### Exercise aim
In the material below, write out each line word for word and omit the pictures.

☆ ☆ ☆ ☆

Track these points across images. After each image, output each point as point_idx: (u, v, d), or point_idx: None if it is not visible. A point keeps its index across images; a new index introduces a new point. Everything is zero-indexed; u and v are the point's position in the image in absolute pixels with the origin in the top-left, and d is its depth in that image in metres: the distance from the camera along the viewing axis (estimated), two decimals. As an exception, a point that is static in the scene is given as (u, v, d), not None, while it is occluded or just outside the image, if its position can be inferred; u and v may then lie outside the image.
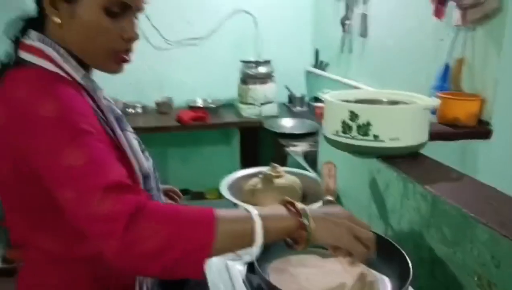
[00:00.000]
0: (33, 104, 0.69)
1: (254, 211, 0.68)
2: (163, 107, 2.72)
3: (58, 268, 0.81)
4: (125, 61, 0.83)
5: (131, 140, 0.85)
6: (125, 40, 0.80)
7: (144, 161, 0.87)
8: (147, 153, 0.93)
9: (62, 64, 0.77)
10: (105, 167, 0.67)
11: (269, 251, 0.81)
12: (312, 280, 0.79)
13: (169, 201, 1.21)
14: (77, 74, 0.78)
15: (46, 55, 0.77)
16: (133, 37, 0.81)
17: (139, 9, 0.82)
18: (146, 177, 0.86)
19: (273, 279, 0.76)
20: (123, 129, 0.85)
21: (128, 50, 0.83)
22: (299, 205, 0.71)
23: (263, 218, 0.67)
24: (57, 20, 0.76)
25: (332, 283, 0.78)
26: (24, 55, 0.77)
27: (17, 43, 0.80)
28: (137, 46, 0.86)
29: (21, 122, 0.70)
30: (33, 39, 0.78)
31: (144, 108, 2.75)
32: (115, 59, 0.81)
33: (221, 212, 0.68)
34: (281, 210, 0.71)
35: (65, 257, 0.80)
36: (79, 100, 0.74)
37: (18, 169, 0.73)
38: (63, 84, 0.74)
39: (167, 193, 1.23)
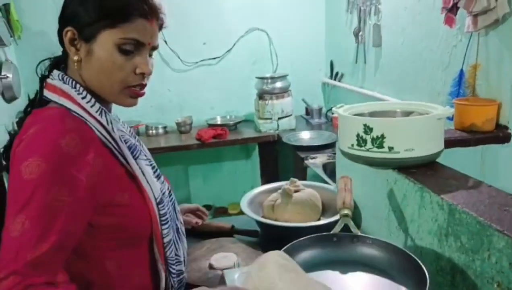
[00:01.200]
0: (24, 158, 0.73)
1: None
2: (183, 127, 2.80)
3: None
4: (139, 95, 0.88)
5: (144, 167, 0.89)
6: (137, 75, 0.85)
7: (158, 187, 0.91)
8: (162, 178, 0.97)
9: (79, 101, 0.82)
10: (29, 248, 0.68)
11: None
12: None
13: (196, 220, 1.27)
14: (92, 109, 0.83)
15: (66, 94, 0.83)
16: (145, 72, 0.86)
17: (153, 47, 0.87)
18: (159, 202, 0.89)
19: None
20: (136, 158, 0.88)
21: (141, 85, 0.87)
22: None
23: None
24: (76, 57, 0.83)
25: None
26: (48, 94, 0.84)
27: (43, 82, 0.87)
28: (155, 72, 0.90)
29: (13, 168, 0.74)
30: (55, 78, 0.85)
31: (165, 128, 2.83)
32: (129, 93, 0.87)
33: None
34: None
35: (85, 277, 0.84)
36: (76, 153, 0.76)
37: None
38: (70, 132, 0.77)
39: (194, 213, 1.28)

☆ ☆ ☆ ☆

### Result
Track these points across images. After each image, output each point as point_idx: (u, v, d), or point_idx: None if it is not visible. A point keeps its index across images; a new index introduces a new point. Everything is zero-indexed; u and v are the point's position in the image in absolute pixels with the origin in the top-left, and d is its depth in that image in metres: the distance from the camera along the viewing axis (estimated), two decimals. As an exception, a point that is static in the scene is given as (u, v, d), not None, while it is occluded or just outside the image, if its position can be inferred; u and v may then lie outside the image.
[00:00.000]
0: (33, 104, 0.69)
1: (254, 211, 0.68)
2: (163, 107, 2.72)
3: (58, 268, 0.81)
4: (125, 61, 0.83)
5: (131, 140, 0.85)
6: (125, 40, 0.80)
7: (144, 161, 0.87)
8: (147, 153, 0.93)
9: (62, 64, 0.77)
10: (105, 167, 0.67)
11: (269, 251, 0.81)
12: (312, 280, 0.79)
13: (169, 201, 1.21)
14: (77, 74, 0.78)
15: (46, 55, 0.77)
16: (133, 37, 0.81)
17: (139, 9, 0.82)
18: (146, 177, 0.86)
19: (273, 279, 0.76)
20: (123, 129, 0.85)
21: (128, 50, 0.83)
22: (299, 205, 0.71)
23: (263, 218, 0.67)
24: (57, 20, 0.76)
25: (332, 283, 0.78)
26: (24, 55, 0.77)
27: (17, 43, 0.80)
28: (137, 46, 0.86)
29: (21, 122, 0.70)
30: (33, 39, 0.78)
31: (144, 108, 2.75)
32: (115, 59, 0.81)
33: (221, 212, 0.68)
34: (281, 210, 0.71)
35: (65, 257, 0.80)
36: (79, 100, 0.74)
37: (18, 169, 0.73)
38: (63, 84, 0.74)
39: (167, 193, 1.23)
[00:01.200]
0: (24, 158, 0.73)
1: None
2: (183, 127, 2.80)
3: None
4: (139, 95, 0.88)
5: (144, 167, 0.89)
6: (137, 75, 0.85)
7: (158, 187, 0.91)
8: (162, 178, 0.97)
9: (79, 101, 0.82)
10: (29, 248, 0.68)
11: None
12: None
13: (196, 220, 1.27)
14: (92, 109, 0.83)
15: (66, 94, 0.83)
16: (145, 72, 0.86)
17: (153, 47, 0.87)
18: (159, 202, 0.89)
19: None
20: (136, 158, 0.88)
21: (141, 85, 0.87)
22: None
23: None
24: (76, 57, 0.83)
25: None
26: (48, 94, 0.84)
27: (43, 82, 0.87)
28: (155, 72, 0.90)
29: (13, 168, 0.74)
30: (55, 78, 0.85)
31: (165, 128, 2.83)
32: (129, 93, 0.87)
33: None
34: None
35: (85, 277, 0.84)
36: (76, 153, 0.76)
37: None
38: (70, 132, 0.77)
39: (194, 213, 1.28)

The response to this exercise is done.